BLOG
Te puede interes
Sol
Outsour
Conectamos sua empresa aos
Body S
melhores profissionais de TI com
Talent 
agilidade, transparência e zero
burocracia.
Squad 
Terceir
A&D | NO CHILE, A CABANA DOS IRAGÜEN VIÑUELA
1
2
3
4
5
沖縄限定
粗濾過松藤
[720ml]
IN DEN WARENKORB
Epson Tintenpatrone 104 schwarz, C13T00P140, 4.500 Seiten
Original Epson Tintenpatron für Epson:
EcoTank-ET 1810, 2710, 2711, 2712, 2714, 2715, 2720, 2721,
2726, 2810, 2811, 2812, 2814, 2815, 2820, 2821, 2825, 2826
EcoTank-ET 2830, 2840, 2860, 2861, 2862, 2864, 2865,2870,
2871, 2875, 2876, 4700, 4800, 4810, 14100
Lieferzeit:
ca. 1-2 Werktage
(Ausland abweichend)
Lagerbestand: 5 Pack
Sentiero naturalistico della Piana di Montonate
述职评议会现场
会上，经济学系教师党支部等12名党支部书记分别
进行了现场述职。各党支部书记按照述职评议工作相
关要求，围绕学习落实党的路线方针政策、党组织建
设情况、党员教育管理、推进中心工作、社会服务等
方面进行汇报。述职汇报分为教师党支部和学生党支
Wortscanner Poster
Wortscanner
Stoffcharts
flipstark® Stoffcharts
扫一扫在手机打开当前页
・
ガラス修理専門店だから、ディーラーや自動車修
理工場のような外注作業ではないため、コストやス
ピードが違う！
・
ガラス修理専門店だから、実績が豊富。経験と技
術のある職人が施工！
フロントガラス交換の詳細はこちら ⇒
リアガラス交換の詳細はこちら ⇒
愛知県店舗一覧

* * *

▶ Task prompt: Give back exactly the lines from the one with "进行了现场述职。各党支部书记按照述职评议工作相" through the final line of the material, both ends included, and no others.

▶ Answer to this problem:
进行了现场述职。各党支部书记按照述职评议工作相
关要求，围绕学习落实党的路线方针政策、党组织建
设情况、党员教育管理、推进中心工作、社会服务等
方面进行汇报。述职汇报分为教师党支部和学生党支
Wortscanner Poster
Wortscanner
Stoffcharts
flipstark® Stoffcharts
扫一扫在手机打开当前页
・
ガラス修理専門店だから、ディーラーや自動車修
理工場のような外注作業ではないため、コストやス
ピードが違う！
・
ガラス修理専門店だから、実績が豊富。経験と技
術のある職人が施工！
フロントガラス交換の詳細はこちら ⇒
リアガラス交換の詳細はこちら ⇒
愛知県店舗一覧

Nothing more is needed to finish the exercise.